Set the version and push
Edit and commit the desired version in the <version/>
section of your pom.xml
, for example 2.0.0
.
Then, create that version as a git tag:
git tag -a 2.0.0 -m '2.0.0'
Push all of your changes to Github (origin):
git push origin master
This will start a build on Travis CI, but it will not deploy.
In order to actually deploy, you have to push up your version git tag to Github (origin):
git push origin --tags
This should start another build on Travis CI, which will start the deploy to packagecloud once it finishes.
If everything went according to plan, you should now see your Java package in your packagecloud repository!
Using your packagecloud Maven repository
To use your newly published artifact, we have to add the repository and dependency to the Maven, SBT, Gradle, and/or Leiningen projects that intend to use it. The example steps below are for Maven, but if you navigate to your package page on packagecloud you can see instructions are provided for all supported build tools. Similarly, authentication instructions are also provided for private Maven repositories.
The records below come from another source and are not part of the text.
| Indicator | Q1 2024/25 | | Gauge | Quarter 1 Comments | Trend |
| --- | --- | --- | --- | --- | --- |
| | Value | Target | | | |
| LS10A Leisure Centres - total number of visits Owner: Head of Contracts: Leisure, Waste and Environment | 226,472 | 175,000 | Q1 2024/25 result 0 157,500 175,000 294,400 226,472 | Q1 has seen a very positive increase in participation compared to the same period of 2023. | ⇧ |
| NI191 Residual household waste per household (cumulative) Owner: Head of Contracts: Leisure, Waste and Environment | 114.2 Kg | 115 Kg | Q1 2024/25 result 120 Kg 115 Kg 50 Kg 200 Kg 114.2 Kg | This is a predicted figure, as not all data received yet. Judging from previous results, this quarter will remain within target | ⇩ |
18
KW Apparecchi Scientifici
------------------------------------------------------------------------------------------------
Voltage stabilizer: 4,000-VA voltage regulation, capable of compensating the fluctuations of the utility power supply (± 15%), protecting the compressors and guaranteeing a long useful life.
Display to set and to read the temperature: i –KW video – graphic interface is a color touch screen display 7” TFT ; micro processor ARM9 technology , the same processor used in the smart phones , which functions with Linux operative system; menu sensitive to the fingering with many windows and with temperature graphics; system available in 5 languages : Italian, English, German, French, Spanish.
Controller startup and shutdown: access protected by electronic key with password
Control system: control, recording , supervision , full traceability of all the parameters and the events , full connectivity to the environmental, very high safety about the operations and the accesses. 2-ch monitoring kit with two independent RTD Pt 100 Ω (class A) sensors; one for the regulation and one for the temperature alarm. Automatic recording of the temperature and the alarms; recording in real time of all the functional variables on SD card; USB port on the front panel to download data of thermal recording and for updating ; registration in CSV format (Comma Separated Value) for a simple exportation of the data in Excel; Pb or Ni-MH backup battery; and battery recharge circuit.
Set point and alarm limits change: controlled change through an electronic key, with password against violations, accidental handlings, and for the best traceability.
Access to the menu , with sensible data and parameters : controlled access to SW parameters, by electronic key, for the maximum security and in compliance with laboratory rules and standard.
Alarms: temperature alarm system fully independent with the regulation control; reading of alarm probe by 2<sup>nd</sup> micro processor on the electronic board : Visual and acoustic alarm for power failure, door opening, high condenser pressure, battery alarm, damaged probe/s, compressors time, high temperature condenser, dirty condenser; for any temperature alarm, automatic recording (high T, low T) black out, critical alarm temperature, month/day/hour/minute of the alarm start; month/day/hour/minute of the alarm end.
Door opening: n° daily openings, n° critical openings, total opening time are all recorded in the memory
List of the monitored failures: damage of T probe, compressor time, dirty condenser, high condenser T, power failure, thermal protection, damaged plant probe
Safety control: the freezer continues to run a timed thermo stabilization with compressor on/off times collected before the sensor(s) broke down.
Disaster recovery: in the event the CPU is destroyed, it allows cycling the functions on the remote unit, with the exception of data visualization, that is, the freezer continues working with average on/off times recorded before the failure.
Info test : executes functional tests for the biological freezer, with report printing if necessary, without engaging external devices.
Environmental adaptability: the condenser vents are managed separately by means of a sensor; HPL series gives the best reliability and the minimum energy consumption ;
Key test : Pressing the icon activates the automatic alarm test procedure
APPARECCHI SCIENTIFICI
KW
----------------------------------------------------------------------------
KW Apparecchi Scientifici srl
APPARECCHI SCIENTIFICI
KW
Add the repository to yourpom.xml
You install this Maven repository by adding it to the <repositories>
section of your pom.xml
. No special plugins or extensions are required.
<repositories>
<repository>
<id>capotej-java-test-package</id>
<url>
https://packagecloud.io/capotej/java-test-package/maven2
</url>
<releases>
<enabled>true</enabled>
</releases>
<snapshots>
<enabled>true</enabled>
</snapshots>
</repository>
<repositories>
Add the dependency to your pom.xml
To depend on java-test-package 2.0.0
, add this to the <dependencies>
section of your pom.xml
.
<dependency>
<groupId>io.packagecloud</groupId>
<artifactId>java-test-package</artifactId>
<version>2.0.0</version>
</dependency>
Bonus: Using SNAPSHOT
versions
The setup described in this post only deploys when a tagged commit is pushed up. However, this can be extended to support different workflows. For instance, if you use a SNAPSHOT
version, you can set it to deploy on every commit. This way, your users can develop against the latest SNAPSHOT
version, like 2.0.0-SNAPSHOT
, then once you are ready for release, just remove -SNAPSHOT
and tag/commit as usual. All packagecloud Maven repositories support SNAPSHOT
and release versions side by side, making this workflow seamless.
Conclusion
Using packagecloud and Travis CI to automate your Java project release process can dramatically speed up your software development cycles and reduce the amount bad or broken releases.